Siempre consideró Berlanga que su mejor película era ‘El verdugo’, y sin quitarle del todo la razón –porque hacer una obra maestra con un argumento tan despreciable es para admirarlo–sé que la que mejor nos sigue representando como sociedad y como ciudad es ‘Bienvenido Mr. Marshall’, una película de la que hemos hecho distintas versiones en los últimos veinte años; como ejemplo, recuerde aquellas del Doce y la lluvia de millones, y los jefes de Estado en la cumbre mientras nosotros los mirábamos desde el abismo. Pero lo hemos vuelto a hacer, y de qué manera. Homenajeando a Pepe Isbert y a Manolo Morán.

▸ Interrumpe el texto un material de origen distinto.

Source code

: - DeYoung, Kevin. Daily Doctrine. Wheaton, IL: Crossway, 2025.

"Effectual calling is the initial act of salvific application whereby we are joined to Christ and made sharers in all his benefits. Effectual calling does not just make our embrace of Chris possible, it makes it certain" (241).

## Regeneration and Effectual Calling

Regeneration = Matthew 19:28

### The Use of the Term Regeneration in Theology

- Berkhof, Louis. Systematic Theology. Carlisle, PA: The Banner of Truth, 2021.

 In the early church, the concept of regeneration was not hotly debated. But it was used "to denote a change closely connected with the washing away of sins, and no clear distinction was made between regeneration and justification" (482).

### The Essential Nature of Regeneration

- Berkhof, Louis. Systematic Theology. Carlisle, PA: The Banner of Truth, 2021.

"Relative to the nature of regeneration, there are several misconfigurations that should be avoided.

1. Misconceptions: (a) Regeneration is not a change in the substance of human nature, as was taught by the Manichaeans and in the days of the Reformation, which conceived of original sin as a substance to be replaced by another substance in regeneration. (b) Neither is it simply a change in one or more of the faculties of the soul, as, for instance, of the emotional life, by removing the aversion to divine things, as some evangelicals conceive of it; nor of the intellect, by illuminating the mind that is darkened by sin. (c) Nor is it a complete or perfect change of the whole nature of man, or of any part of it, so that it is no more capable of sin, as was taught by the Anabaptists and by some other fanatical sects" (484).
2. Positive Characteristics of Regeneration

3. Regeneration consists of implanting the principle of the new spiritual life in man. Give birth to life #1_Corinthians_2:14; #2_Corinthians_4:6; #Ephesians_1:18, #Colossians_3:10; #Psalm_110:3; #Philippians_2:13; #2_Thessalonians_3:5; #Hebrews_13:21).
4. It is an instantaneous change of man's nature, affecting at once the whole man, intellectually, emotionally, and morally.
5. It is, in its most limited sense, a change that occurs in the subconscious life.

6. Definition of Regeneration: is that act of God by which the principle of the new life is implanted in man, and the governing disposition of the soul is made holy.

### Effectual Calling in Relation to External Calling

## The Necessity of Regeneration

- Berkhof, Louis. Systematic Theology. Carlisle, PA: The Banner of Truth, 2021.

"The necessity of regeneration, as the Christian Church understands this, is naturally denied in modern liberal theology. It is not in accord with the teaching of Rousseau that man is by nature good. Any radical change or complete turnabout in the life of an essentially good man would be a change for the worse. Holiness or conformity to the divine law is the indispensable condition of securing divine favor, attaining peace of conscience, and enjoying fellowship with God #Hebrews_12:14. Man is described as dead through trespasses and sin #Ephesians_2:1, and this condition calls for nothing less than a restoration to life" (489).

El pasado lunes atracaba en el puerto de Cádiz el primer crucero después de trece meses. Las expectivas, –qué le voy a contar–, las ganas, los preparativos, el recibimiento… El ‘Mein Scfhiff 2’ llegaba a las ocho de la mañana con una mermada tripulación y un objetivo claro: pasar por nuestra ciudad como la comitiva de los americanos berlanguianos, sin entrar en comercios y custodiados por guías que vigilaban estrechamente a los grupos burbuja. Un chasco, llegaron a denominar los comerciantes gaditanos, a la comitiva que pasó de largo por tiendas y restaurantes.

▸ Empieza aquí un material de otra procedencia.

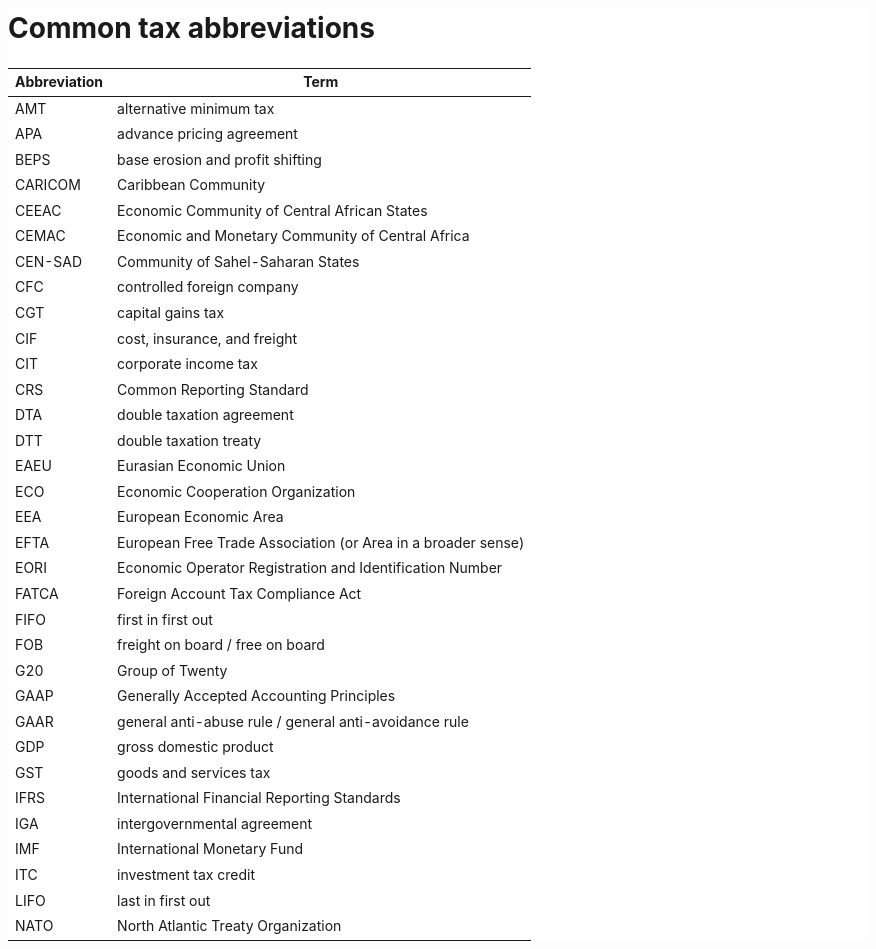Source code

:  



# Common tax abbreviations

| Abbreviation | Term |
| --- | --- |
| AMT | alternative minimum tax |
| APA | advance pricing agreement |
| BEPS | base erosion and profit shifting |
| CARICOM | Caribbean Community |
| CEEAC | Economic Community of Central African States |
| CEMAC | Economic and Monetary Community of Central Africa |
| CEN-SAD | Community of Sahel-Saharan States |
| CFC | controlled foreign company |
| CGT | capital gains tax |
| CIF | cost, insurance, and freight |
| CIT | corporate income tax |
| CRS | Common Reporting Standard |
| DTA | double taxation agreement |
| DTT | double taxation treaty |
| EAEU | Eurasian Economic Union |
| ECO | Economic Cooperation Organization |
| EEA | European Economic Area |
| EFTA | European Free Trade Association (or Area in a broader sense) |
| EORI | Economic Operator Registration and Identification Number |
| FATCA | Foreign Account Tax Compliance Act |
| FIFO | first in first out |
| FOB | freight on board / free on board |
| G20 | Group of Twenty |
| GAAP | Generally Accepted Accounting Principles |
| GAAR | general anti-abuse rule / general anti-avoidance rule |
| GDP | gross domestic product |
| GST | goods and services tax |
| IFRS | International Financial Reporting Standards |
| IGA | intergovernmental agreement |
| IMF | International Monetary Fund |
| ITC | investment tax credit |
| LIFO | last in first out |
| NATO | North Atlantic Treaty Organization |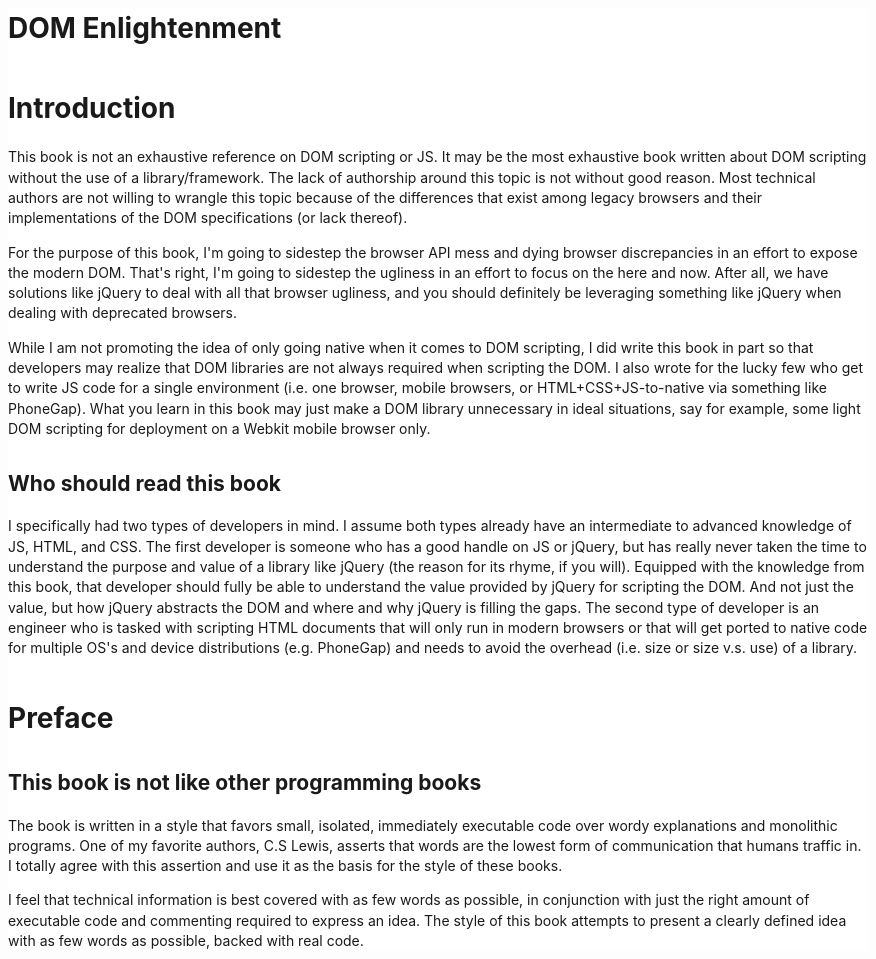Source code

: # DOM Enlightenment

# Introduction

This book is not an exhaustive reference on DOM scripting or JS. It may be the most exhaustive book written about DOM scripting without the use of a library/framework. The lack of authorship around this topic is not without good reason. Most technical authors are not willing to wrangle this topic because of the differences that exist among legacy browsers and their implementations of the DOM specifications (or lack thereof).

For the purpose of this book, I'm going to sidestep the browser API mess and dying browser discrepancies in an effort to expose the modern DOM. That's right, I'm going to sidestep the ugliness in an effort to focus on the here and now. After all, we have solutions like jQuery to deal with all that browser ugliness, and you should definitely be leveraging something like jQuery when dealing with deprecated browsers.

While I am not promoting the idea of only going native when it comes to DOM scripting, I did write this book in part so that developers may realize that DOM libraries are not always required when scripting the DOM. I also wrote for the lucky few who get to write JS code for a single environment (i.e. one browser, mobile browsers, or HTML+CSS+JS-to-native via something like PhoneGap). What you learn in this book may just make a DOM library unnecessary in ideal situations, say for example, some light DOM scripting for deployment on a Webkit mobile browser only.

## Who should read this book

I specifically had two types of developers in mind. I assume both types already have an intermediate to advanced knowledge of JS, HTML, and CSS. The first developer is someone who has a good handle on JS or jQuery, but has really never taken the time to understand the purpose and value of a library like jQuery (the reason for its rhyme, if you will). Equipped with the knowledge from this book, that developer should fully be able to understand the value provided by jQuery for scripting the DOM. And not just the value, but how jQuery abstracts the DOM and where and why jQuery is filling the gaps. The second type of developer is an engineer who is tasked with scripting HTML documents that will only run in modern browsers or that will get ported to native code for multiple OS's and device distributions (e.g. PhoneGap) and needs to avoid the overhead (i.e. size or size v.s. use) of a library.

# Preface

## This book is not like other programming books

The book is written in a style that favors small, isolated, immediately executable code over wordy explanations and monolithic programs. One of my favorite authors, C.S Lewis, asserts that words are the lowest form of communication that humans traffic in. I totally agree with this assertion and use it as the basis for the style of these books.

I feel that technical information is best covered with as few words as possible, in conjunction with just the right amount of executable code and commenting required to express an idea. The style of this book attempts to present a clearly defined idea with as few words as possible, backed with real code.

La imagen más surrealista, sin embargo, estaba en el muelle. Teófila Martínez, Montemayor Mures y Ana Mestre, con sus placas y sus flores «os recibimos con alegría», daban la bienvenida a los cruceristas que subían rápidamente a los autobuses que los llevaban a Sevilla o a Jerez. Como en los mejores tiempos, como en los tiempos de Berlanga.